Zamanın ekseni yaşanılan ândır. Zira dün geçmiştir, yarın meçhuldür. Her günün muhasebesini geceden yapmak, yarın için düşünülen her şeye bugün başlamak gerekir. Elbette yarına ve geleceğe dair planlar olacaktır lakin başlamak için en uygun zaman yaşanan ândır. Nitekim Medeniyetimiz de tarihin sınavından geçerek günümüze kalan, “İb­nü’l-vakt” ifadesi, yani anın talibi olmak, anın kıymetini bilmek ve zamanın künhüne vakıf olmak büyük bir şuur ve ideal olmuştur.  Aynı şekilde “Dünya bir gündür o da bu gündür” özdeyişi yaşanan anın iyi değerlendirilmesi için ifade edilmiştir.  Bu bağlamda özellikle kent hatında ilk bakışta farkedilmeyen ama toplamda önemli yekün teşkil eden zaman aralıkları dikkat çekmektedir.
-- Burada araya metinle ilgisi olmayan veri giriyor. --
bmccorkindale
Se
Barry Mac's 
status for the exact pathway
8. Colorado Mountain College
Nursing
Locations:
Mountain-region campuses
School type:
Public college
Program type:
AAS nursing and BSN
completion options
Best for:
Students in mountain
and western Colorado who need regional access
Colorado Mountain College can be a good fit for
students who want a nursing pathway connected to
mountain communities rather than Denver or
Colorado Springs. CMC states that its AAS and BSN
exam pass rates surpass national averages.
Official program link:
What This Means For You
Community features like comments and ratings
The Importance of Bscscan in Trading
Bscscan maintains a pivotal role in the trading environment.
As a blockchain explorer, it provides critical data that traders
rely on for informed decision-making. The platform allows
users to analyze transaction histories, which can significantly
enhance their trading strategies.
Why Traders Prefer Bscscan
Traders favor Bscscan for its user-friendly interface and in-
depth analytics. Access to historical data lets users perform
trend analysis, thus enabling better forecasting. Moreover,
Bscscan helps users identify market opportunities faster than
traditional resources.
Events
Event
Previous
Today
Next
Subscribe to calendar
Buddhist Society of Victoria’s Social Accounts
Örneğin hergün, durakta, serviste, toplu taşıma da veya işe giderken trafikte geçirilen, sıramatikten alınan bir numaranın takibini yaparken harcanan zaman heba edilmemelidir.

Neticede herkes, vaktin kıymetini idrak ile zamanını iyi değerlendirerek hayatını ve dünyayı güzelleştirecek ahirette ise kazananlardan olacaktır.